I love Perth’s music scene. It’s amazing that such an isolated city pumps out such incredible bands – like when you leave a jar of salsa at the back of the fridge and weird and wonderful mould grows there. It’s festering, but in a cool way – this incredible creative energy that has birthed Tame Impala, back in the day there was Gyroscope, Sly Withers, Spacey Jane and Stella Donnelly. Since we started RELICS I’ve been going to see bands a lot less, and the music scene has struggled post-COVID but Perth remains a great place for live music – and I very much intend to get back out there when I get the time. My standout albums are Sound Shattering Sound, by Gyroscope, Lonerism from Tame impala and Gardens from Sly Withers – I used to see those guys every weekend.

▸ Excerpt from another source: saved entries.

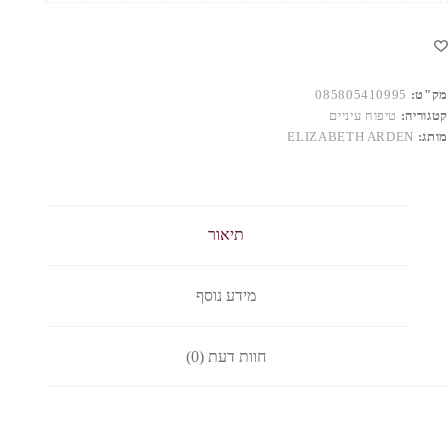
מק"ט:
085805410995
קטגוריה:
טיפוח עיניים
מותג:
ELIZABETH ARDEN
תיאור
מידע נוסף
חוות דעת (0)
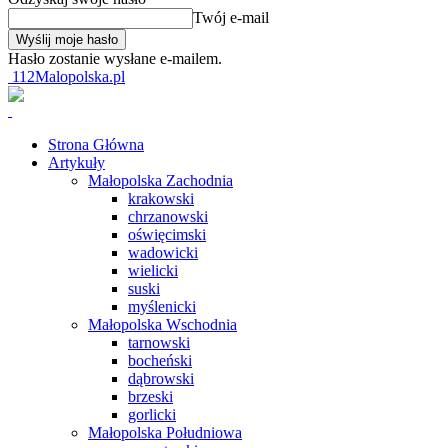
Twój e-mail
Hasło zostanie wysłane e-mailem.
112Malopolska.pl
Strona Główna
Artykuły
Małopolska Zachodnia
krakowski
chrzanowski
oświęcimski
wadowicki
wielicki
suski
myślenicki
Małopolska Wschodnia
tarnowski
bocheński
dąbrowski
brzeski
gorlicki
Małopolska Południowa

I love Perth’s secondhand and antique shops. Because the RELICS exhibition is set in the future, humans are gone from Planet Earth and the mini-figures inhabit the objects humans have left behind. We have to find a lot of secondhand things and there’s a great strip of stores in Guildford near the Guildford Hotel that have become a standard destination for finding set dressing and artefacts. One of our displays is a bookshelf and the concept was each shelf had different Lego builds that match the theme of the books on the shelf, so there was nautical one, a medical one – it was a very fun challenge to find the books that matched the genres we wanted to build around, and justify how a title might fit a genre.

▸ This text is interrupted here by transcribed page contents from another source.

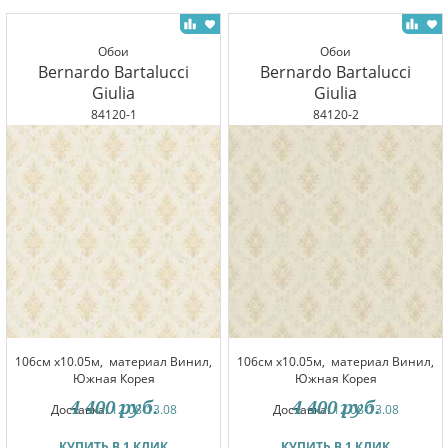
Обои
Обои
Bernardo Bartalucci
Bernardo Bartalucci
Giulia
Giulia
84120-1
84120-2
106см x10.05м,
материал Винил,
106см x10.05м,
материал Винил,
Южная Корея
Южная Корея
4 400
руб.
4 400
руб.
Доставка:
12.08-13.08
Доставка:
12.08-13.08
КУПИТЬ В 1 КЛИК
КУПИТЬ В 1 КЛИК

I love Perth’s small bars, particularly Bar Love. Our workshop is in West Perth and friends of mine Murray Walsh and Pippa Canavan recently opened this small cocktail bar in Northbridge and we love going there to debrief after a tough day in the workshop. It’s just the two of us trying to build a whole exhibition, there’s huge creative work going on determining how plinths will go together and so on – the creative process goes way beyond the Lego. We walk 900 metres to Bar Love, it’s that kind of cool independent business Perth really fosters, it’s got a great handpainted sign on the door, the bartenders have cocktail-making awards, it’s just got a really cool vibe. Pip makes an unbelievable peach negroni.